According to Cisco's reference guide:
"When the Port Fast feature is enabled, the interface changes directly from a blocking state to a forwarding state without making the intermediate spanning-tree state changes."This basically means that the switch port automatically assumes a workstation will be attached, instead of another switch. Sounds great, huh? Everybody gets an immediate link light and an IP address.
Well, if a switch is attached to this port, it could create a topology loop and cause a data packet loop resulting in a network melt-down. But, another feature prevents the network melt-down worst case scenario, BPDU filter and guard.

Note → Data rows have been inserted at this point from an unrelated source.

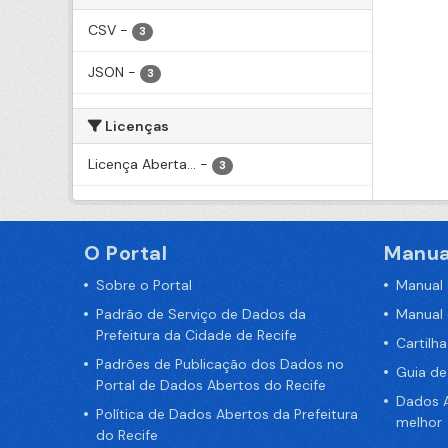
CSV
-
3
JSON
-
3
Licenças
Licença Aberta...
-
3
O Portal
Manua
Sobre o Portal
Manual
Padrão de Serviço de Dados da
Manual
Prefeitura da Cidade de Recife
Cartilh
Padrões de Publicação dos Dados no
Guia d
Portal de Dados Abertos do Recife
Dados A
Política de Dados Abertos da Prefeitura
melhor
do Recife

BPDU is part of the Spanning-tree protocol. To learn more about BPDU, and Spanning-tree, visit Wikipedia - http://tinyurl.com/5gsycd, or this Cisco link - http://tinyurl.com/yqfvhw.
BPDU filter prevents the switch interface connected to end stations from sending or receiving BPDUs.
BPDU guard will place the interface that receives BPDUs into an error-disabled state. This prevents the possibility of creating a layer 2 loop.
So, let's get to the commands.
First, to activate the spanning-tree portfast feature, there is a couple of ways to do it:
- On a per port basis, the command is spanning-tree portfast.
- On a global switch basis, the command is spanning-tree portfast default.
Second, to activate BPDU filter in a global configuration mode, the command is spanning-tree portfast bpdufilter default.
Third, to activate BPDU guard in a global configuration mode, the command is spanning-tree portfast bpduguard default.